Sevmenin ve Sevilmenin Yükü: İkame Aşklar Üzerine

Bazen birini sevmek, geçmişten devraldığımız boşlukları doldurmak mıdır? Jan Devrim’in İkame Aşklar‘ı, tam da bu sorunun etrafında şekilleniyor. Aşk, bazen bir teselli, bazen kaçış, bazen de kendimizi baştan yaratmanın en güzel bahanesi olabilir. Ama gerçekten ikame edilebilir mi?

Hikâyenin merkezinde, kalbinde eski yaralar taşıyan iki insan, Selman ve Banu var. Söyledikleri, kalplerinden geçenler kadar yoğun değil hiçbir zaman. Hiç görmediğimiz bu insanların içinden geçenleri, ağızlarından çıkanlardan daha rahat algılayabilmemiz karakterlerin sessiz çığlıklarını en doğru notalarda attıklarını gösteriyor bize. Kendi çığlıkları arasından sıyrılıp her ikisi de birbirinin sessizliğini ortaya çıkarmak için daha yüksek notalara çıkmaya çalışıyorlar adeta ve belki de eksik parçaları tamamlayabileceklerine inanıyorlar. Ancak, başkasının yerine birini koyarak gerçekten sevebilir miyiz? Yoksa bu, sadece kendimizi kandırmanın romantik bir yolu mu?
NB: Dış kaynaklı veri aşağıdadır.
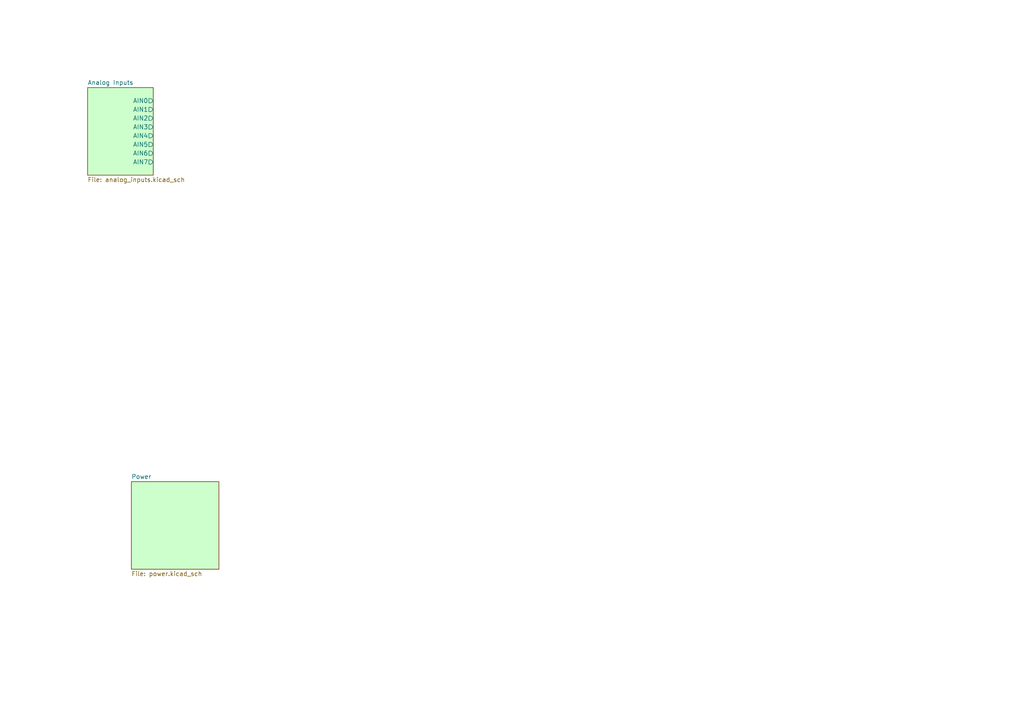
<source format=kicad_sch>
(kicad_sch
	(version 20250114)
	(generator "eeschema")
	(generator_version "9.0")
	(uuid "6f319019-7f64-4f31-b33e-8e8be597b53c")
	(paper "A4")
	(title_block
		(title "Control & Data Acquisition | Root")
		(date "2025-07-01")
		(rev "1")
		(company "Ing. Andrés Chaparro")
	)
	(lib_symbols)
	(sheet
		(at 38.1 139.7)
		(size 25.4 25.4)
		(exclude_from_sim no)
		(in_bom yes)
		(on_board yes)
		(dnp no)
		(fields_autoplaced yes)
		(stroke
			(width 0.1524)
			(type solid)
		)
		(fill
			(color 0 255 0 0.2000)
		)
		(uuid "4fef582d-d8d1-4831-b4d1-071ef2a3959f")
		(property "Sheetname" "Power"
			(at 38.1 138.9884 0)
			(effects
				(font
					(size 1.27 1.27)
				)
				(justify left bottom)
			)
		)
		(property "Sheetfile" "power.kicad_sch"
			(at 38.1 165.6846 0)
			(effects
				(font
					(size 1.27 1.27)
				)
				(justify left top)
			)
		)
		(instances
			(project "kicad-stm32-cdaq"
				(path "/6f319019-7f64-4f31-b33e-8e8be597b53c"
					(page "3")
				)
			)
		)
	)
	(sheet
		(at 25.4 25.4)
		(size 19.05 25.4)
		(exclude_from_sim no)
		(in_bom yes)
		(on_board yes)
		(dnp no)
		(fields_autoplaced yes)
		(stroke
			(width 0.1524)
			(type solid)
		)
		(fill
			(color 0 255 0 0.2000)
		)
		(uuid "642dd7a1-e8d1-40de-b320-c5dce24ac1c2")
		(property "Sheetname" "Analog Inputs"
			(at 25.4 24.6884 0)
			(effects
				(font
					(size 1.27 1.27)
				)
				(justify left bottom)
			)
		)
		(property "Sheetfile" "analog_inputs.kicad_sch"
			(at 25.4 51.3846 0)
			(effects
				(font
					(size 1.27 1.27)
				)
				(justify left top)
			)
		)
		(pin "AIN0" output
			(at 44.45 29.21 0)
			(uuid "b2e0e2a3-1271-4f1c-8c8d-af39959b04e8")
			(effects
				(font
					(size 1.27 1.27)
				)
				(justify right)
			)
		)
		(pin "AIN1" output
			(at 44.45 31.75 0)
			(uuid "99e52a94-2c95-4477-9d94-b588315999b6")
			(effects
				(font
					(size 1.27 1.27)
				)
				(justify right)
			)
		)
		(pin "AIN2" output
			(at 44.45 34.29 0)
			(uuid "327fecc3-3186-4752-8bdf-ad2dcd36e17b")
			(effects
				(font
					(size 1.27 1.27)
				)
				(justify right)
			)
		)
		(pin "AIN3" output
			(at 44.45 36.83 0)
			(uuid "8fa06f56-4231-4c27-8845-2a252194e4bd")
			(effects
				(font
					(size 1.27 1.27)
				)
				(justify right)
			)
		)
		(pin "AIN4" output
			(at 44.45 39.37 0)
			(uuid "7a991027-9fb3-471f-b3f8-1a191448775d")
			(effects
				(font
					(size 1.27 1.27)
				)
				(justify right)
			)
		)
		(pin "AIN5" output
			(at 44.45 41.91 0)
			(uuid "20c8e3d2-3c1d-4de6-b981-e87d26d1260a")
			(effects
				(font
					(size 1.27 1.27)
				)
				(justify right)
			)
		)
		(pin "AIN6" output
			(at 44.45 44.45 0)
			(uuid "4c2bc7f8-17a8-46f8-96f8-f9bfc29e95b0")
			(effects
				(font
					(size 1.27 1.27)
				)
				(justify right)
			)
		)
		(pin "AIN7" output
			(at 44.45 46.99 0)
			(uuid "d6457124-3f80-4e98-9e08-0bfdc66a9a2b")
			(effects
				(font
					(size 1.27 1.27)
				)
				(justify right)
			)
		)
		(instances
			(project "kicad-stm32-cdaq"
				(path "/6f319019-7f64-4f31-b33e-8e8be597b53c"
					(page "2")
				)
			)
		)
	)
	(sheet_instances
		(path "/"
			(page "1")
		)
	)
	(embedded_fonts no)
)

</source>
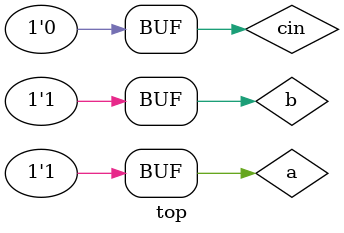
<source format=v>
`include "coe17b024_exp1_FullAdder_v1.v"

module top;

reg a, b,cin;
wire sum, ca;

     FullAdder FA_0(a,b,cin,sum,ca);

initial
begin
	a=0;
	b=0;
	cin=0;
	#10 cin=1;
	#10 b=1;
	#10 cin = 0;
	#10 a=1;
	#10 cin=1;
	#10 b=1;
	#10 cin = 0;
end

initial
begin
	$monitor($time, "a = %b, b = %b,cin = %b, Sum = %b, ca = %b",a,b,cin,sum, ca);
	$dumpfile("FullAdder.vcd");
	$dumpvars;
end

endmodule

</source>
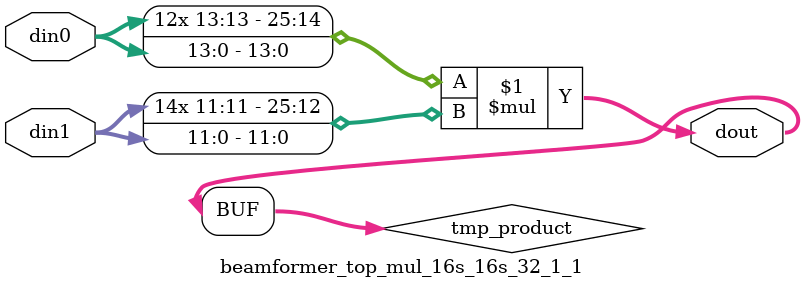
<source format=v>

`timescale 1 ns / 1 ps

 module beamformer_top_mul_16s_16s_32_1_1(din0, din1, dout);
parameter ID = 1;
parameter NUM_STAGE = 0;
parameter din0_WIDTH = 14;
parameter din1_WIDTH = 12;
parameter dout_WIDTH = 26;

input [din0_WIDTH - 1 : 0] din0; 
input [din1_WIDTH - 1 : 0] din1; 
output [dout_WIDTH - 1 : 0] dout;

wire signed [dout_WIDTH - 1 : 0] tmp_product;



























assign tmp_product = $signed(din0) * $signed(din1);








assign dout = tmp_product;





















endmodule

</source>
Devrim, hikâyesini klasik bir aşk anlatısından çok, insanın kendini keşfetme sürecine dönüştürüyor. Karakterlerin iç çatışmaları, neyi neden yaptıklarını sorgulamalarına yol açıyor ki, bu da biz okurları sadece okumaktan alıkoyup hikâyenin içerisindeki parçaları bir araya getirmemiz için adeta fişekliyor.

Yazarın dili zaman zaman melankolik, yer yer şiirsel ama asla yapay değil. Gündelik hayatta sıkça kulağımıza gelebilecek cümlelerden telefon kilidimizi açtığımızda ilk gözümüze çarpan uygulamalara dek her birimizin en az birkaç kez “Aynı ben bu ya!” diyerek sayfaları bitirebileceği alanlar oldukça fazla. Gerçekçi diyaloglar, karakterleri daha da sahici kılıyor. Bazı bölümlerde yazar fazlasıyla içsel yolculuğa dalıyor olsa da bu detaylar karakterleri daha iyi anlamamıza yardımcı oluyor.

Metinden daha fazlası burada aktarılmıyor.